## Begin AVAILABLE RECORDS

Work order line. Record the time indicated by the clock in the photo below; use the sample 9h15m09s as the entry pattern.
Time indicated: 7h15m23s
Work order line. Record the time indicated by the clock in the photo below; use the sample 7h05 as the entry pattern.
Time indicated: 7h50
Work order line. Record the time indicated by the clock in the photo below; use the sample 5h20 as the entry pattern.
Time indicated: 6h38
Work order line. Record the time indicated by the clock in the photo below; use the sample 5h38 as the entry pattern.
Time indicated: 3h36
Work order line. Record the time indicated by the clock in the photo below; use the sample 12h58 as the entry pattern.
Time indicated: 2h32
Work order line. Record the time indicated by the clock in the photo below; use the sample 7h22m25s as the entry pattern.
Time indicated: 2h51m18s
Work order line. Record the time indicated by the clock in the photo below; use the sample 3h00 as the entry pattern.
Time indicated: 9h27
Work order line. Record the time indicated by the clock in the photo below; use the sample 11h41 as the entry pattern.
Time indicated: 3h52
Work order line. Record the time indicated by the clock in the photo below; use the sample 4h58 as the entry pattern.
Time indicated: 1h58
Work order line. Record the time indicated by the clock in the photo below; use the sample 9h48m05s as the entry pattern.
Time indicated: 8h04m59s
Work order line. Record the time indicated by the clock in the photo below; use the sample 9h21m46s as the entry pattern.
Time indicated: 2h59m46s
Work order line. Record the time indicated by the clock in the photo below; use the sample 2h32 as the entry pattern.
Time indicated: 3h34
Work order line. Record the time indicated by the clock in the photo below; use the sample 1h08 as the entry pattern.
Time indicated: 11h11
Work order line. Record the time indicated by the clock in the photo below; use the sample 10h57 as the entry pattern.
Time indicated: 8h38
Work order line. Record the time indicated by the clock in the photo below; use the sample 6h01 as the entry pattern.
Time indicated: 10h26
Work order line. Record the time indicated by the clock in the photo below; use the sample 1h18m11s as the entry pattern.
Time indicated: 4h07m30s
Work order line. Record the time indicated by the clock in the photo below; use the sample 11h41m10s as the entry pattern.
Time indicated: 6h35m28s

## End AVAILABLE RECORDS

(WHAT YOU ARE ASKED TO DO): Rewrite the lines above as a numbered list, omitting any blank lines.

(WRITTEN ANSWER):
1. Work order line. Record the time indicated by the clock in the photo below; use the sample 9h15m09s as the entry pattern.
2. Time indicated: 7h15m23s
3. Work order line. Record the time indicated by the clock in the photo below; use the sample 7h05 as the entry pattern.
4. Time indicated: 7h50
5. Work order line. Record the time indicated by the clock in the photo below; use the sample 5h20 as the entry pattern.
6. Time indicated: 6h38
7. Work order line. Record the time indicated by the clock in the photo below; use the sample 5h38 as the entry pattern.
8. Time indicated: 3h36
9. Work order line. Record the time indicated by the clock in the photo below; use the sample 12h58 as the entry pattern.
10. Time indicated: 2h32
11. Work order line. Record the time indicated by the clock in the photo below; use the sample 7h22m25s as the entry pattern.
12. Time indicated: 2h51m18s
13. Work order line. Record the time indicated by the clock in the photo below; use the sample 3h00 as the entry pattern.
14. Time indicated: 9h27
15. Work order line. Record the time indicated by the clock in the photo below; use the sample 11h41 as the entry pattern.
16. Time indicated: 3h52
17. Work order line. Record the time indicated by the clock in the photo below; use the sample 4h58 as the entry pattern.
18. Time indicated: 1h58
19. Work order line. Record the time indicated by the clock in the photo below; use the sample 9h48m05s as the entry pattern.
20. Time indicated: 8h04m59s
21. Work order line. Record the time indicated by the clock in the photo below; use the sample 9h21m46s as the entry pattern.
22. Time indicated: 2h59m46s
23. Work order line. Record the time indicated by the clock in the photo below; use the sample 2h32 as the entry pattern.
24. Time indicated: 3h34
25. Work order line. Record the time indicated by the clock in the photo below; use the sample 1h08 as the entry pattern.
26. Time indicated: 11h11
27. Work order line. Record the time indicated by the clock in the photo below; use the sample 10h57 as the entry pattern.
28. Time indicated: 8h38
29. Work order line. Record the time indicated by the clock in the photo below; use the sample 6h01 as the entry pattern.
30. Time indicated: 10h26
31. Work order line. Record the time indicated by the clock in the photo below; use the sample 1h18m11s as the entry pattern.
32. Time indicated: 4h07m30s
33. Work order line. Record the time indicated by the clock in the photo below; use the sample 11h41m10s as the entry pattern.
34. Time indicated: 6h35m28s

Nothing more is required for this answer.